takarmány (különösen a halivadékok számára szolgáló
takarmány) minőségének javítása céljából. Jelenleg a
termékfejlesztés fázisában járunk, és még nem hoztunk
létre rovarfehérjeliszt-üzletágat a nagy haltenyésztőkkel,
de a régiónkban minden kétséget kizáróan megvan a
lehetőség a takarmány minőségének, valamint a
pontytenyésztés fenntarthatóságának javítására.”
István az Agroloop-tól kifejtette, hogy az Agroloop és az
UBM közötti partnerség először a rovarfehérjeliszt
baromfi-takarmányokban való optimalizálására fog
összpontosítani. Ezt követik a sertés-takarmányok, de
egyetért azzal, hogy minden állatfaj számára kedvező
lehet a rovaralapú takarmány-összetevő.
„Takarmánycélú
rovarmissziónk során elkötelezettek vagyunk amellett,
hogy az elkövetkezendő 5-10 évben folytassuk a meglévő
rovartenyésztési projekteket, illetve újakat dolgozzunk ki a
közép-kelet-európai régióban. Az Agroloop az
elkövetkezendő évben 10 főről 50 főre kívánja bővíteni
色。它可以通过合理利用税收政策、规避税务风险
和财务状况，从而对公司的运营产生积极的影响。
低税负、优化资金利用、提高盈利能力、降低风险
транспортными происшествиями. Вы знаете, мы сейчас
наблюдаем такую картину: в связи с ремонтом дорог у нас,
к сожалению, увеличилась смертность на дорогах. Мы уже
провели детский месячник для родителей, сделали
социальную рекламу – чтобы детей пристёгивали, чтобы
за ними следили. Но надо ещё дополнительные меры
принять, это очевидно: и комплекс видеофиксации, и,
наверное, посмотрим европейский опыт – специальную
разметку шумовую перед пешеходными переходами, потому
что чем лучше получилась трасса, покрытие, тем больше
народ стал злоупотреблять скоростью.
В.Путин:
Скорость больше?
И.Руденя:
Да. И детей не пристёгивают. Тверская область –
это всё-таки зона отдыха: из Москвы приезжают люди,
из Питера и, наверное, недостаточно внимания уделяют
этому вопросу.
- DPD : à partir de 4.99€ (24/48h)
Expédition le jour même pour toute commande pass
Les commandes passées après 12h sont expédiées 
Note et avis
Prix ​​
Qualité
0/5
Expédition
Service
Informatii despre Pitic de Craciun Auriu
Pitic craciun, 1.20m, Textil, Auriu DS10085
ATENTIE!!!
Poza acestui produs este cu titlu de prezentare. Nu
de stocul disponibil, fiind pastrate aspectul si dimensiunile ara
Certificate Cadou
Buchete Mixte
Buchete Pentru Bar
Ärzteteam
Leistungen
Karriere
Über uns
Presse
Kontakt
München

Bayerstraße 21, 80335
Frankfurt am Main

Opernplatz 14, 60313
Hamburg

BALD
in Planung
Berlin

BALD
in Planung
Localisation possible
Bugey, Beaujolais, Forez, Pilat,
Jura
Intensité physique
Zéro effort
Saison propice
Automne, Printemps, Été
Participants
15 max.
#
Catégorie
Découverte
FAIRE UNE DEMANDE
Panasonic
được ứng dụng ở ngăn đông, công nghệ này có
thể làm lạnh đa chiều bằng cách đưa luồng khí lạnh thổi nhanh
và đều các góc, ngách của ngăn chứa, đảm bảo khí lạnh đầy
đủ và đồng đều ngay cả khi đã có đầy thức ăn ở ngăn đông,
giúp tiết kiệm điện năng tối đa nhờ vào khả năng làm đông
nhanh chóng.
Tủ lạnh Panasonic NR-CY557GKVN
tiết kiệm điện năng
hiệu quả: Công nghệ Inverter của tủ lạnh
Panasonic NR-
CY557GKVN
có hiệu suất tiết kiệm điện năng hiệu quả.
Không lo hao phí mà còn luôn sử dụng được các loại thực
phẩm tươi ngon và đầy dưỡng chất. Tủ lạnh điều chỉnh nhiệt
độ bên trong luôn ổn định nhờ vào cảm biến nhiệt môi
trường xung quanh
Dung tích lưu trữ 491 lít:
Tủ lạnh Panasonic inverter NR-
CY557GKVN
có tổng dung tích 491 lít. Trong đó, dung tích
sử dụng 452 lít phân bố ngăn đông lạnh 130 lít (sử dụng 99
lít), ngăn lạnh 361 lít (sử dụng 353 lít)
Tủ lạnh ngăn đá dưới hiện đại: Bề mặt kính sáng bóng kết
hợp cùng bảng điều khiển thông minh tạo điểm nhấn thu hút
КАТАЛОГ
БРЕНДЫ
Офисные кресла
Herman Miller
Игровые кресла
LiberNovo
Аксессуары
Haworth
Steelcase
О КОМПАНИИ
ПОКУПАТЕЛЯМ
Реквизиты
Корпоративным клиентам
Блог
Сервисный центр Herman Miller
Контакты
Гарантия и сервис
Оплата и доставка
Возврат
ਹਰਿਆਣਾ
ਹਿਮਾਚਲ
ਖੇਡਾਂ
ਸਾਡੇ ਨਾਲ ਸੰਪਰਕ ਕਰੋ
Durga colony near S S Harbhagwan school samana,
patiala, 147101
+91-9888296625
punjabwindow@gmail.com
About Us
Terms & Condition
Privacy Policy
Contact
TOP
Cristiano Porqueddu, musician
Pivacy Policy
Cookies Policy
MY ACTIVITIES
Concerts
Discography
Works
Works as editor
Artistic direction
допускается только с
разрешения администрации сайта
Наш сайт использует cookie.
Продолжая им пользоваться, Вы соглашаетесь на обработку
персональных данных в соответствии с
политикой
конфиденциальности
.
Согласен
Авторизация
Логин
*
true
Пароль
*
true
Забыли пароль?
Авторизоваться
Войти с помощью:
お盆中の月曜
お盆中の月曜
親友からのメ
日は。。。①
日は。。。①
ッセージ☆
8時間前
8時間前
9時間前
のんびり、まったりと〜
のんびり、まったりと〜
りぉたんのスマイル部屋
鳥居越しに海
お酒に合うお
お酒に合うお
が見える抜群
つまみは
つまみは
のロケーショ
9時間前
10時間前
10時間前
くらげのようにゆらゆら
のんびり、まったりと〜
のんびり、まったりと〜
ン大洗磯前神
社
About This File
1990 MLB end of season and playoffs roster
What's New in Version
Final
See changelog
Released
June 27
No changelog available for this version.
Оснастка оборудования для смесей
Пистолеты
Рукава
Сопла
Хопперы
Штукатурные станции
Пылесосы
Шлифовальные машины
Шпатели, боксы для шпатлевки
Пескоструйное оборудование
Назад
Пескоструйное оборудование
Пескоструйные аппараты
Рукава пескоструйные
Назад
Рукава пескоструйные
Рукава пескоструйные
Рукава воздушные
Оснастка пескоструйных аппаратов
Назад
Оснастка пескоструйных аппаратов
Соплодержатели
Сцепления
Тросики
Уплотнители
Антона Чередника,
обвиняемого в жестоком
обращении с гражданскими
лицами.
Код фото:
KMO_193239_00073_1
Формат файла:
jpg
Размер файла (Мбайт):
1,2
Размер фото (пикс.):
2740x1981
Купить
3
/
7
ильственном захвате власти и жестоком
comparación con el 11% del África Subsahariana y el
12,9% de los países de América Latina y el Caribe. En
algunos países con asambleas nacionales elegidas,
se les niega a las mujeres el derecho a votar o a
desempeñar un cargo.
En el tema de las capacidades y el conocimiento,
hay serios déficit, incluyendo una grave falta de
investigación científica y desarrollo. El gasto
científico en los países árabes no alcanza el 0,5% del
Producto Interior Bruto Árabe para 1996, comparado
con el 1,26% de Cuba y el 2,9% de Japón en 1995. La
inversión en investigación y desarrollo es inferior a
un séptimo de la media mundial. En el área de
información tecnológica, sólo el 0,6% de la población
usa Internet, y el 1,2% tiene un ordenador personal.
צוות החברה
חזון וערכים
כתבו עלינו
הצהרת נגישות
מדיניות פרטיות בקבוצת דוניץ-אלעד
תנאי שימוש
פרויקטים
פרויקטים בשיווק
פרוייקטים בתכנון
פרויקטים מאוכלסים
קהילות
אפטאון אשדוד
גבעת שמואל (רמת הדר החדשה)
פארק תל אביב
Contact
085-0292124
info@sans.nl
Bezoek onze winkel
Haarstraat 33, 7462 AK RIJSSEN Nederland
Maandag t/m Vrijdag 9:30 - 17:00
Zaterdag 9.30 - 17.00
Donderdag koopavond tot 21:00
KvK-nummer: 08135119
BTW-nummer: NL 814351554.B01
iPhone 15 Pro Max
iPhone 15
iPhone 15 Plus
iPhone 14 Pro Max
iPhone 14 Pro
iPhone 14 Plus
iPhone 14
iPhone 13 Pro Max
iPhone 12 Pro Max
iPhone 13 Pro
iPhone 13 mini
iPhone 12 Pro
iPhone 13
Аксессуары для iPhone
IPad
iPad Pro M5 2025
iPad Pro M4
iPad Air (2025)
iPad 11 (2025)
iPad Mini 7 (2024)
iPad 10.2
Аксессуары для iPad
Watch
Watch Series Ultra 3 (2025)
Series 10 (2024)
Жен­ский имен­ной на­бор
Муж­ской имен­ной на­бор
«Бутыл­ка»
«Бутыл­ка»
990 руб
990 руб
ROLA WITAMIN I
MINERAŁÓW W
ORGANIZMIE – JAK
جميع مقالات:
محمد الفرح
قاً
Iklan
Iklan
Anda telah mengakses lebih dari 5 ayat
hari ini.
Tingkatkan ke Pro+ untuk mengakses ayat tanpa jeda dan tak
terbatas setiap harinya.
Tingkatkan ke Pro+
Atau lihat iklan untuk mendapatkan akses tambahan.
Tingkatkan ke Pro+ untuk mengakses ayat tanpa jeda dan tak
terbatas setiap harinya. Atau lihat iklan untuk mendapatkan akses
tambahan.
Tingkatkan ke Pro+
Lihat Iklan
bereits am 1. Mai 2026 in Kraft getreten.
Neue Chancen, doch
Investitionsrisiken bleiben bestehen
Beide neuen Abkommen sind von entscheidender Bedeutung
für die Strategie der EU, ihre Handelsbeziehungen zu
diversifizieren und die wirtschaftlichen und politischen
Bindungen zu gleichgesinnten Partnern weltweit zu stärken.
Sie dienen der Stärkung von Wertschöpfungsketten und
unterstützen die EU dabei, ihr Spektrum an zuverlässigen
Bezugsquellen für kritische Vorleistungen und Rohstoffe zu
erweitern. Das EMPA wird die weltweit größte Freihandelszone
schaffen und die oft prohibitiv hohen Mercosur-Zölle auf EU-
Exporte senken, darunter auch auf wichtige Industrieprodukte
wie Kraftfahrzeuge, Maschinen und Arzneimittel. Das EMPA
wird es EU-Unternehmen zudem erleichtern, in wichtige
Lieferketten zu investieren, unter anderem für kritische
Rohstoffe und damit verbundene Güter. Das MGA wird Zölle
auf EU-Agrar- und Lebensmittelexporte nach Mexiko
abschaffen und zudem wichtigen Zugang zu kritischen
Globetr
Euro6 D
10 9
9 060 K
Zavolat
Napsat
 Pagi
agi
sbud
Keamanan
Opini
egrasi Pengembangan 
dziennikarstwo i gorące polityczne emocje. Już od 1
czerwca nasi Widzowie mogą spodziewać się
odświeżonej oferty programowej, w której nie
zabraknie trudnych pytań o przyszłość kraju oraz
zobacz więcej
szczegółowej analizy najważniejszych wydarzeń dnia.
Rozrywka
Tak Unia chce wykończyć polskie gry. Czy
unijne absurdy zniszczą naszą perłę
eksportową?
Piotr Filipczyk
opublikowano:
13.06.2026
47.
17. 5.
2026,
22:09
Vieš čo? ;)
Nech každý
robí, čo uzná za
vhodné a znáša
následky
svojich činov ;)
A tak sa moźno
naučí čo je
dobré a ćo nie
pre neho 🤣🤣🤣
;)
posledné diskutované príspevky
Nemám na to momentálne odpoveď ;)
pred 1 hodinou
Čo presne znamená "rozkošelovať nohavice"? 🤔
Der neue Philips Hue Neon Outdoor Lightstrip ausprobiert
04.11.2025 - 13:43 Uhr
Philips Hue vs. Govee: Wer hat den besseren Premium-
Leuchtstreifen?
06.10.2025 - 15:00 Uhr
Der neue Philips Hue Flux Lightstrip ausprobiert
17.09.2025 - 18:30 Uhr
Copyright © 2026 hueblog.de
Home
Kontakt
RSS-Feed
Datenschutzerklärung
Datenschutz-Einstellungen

###

WORK REQUIRED:
Look through the entries above and list every line containing "elkövetkezendő".

RESULT BELOW:
hogy az elkövetkezendő 5-10 évben folytassuk a meglévő
elkövetkezendő évben 10 főről 50 főre kívánja bővíteni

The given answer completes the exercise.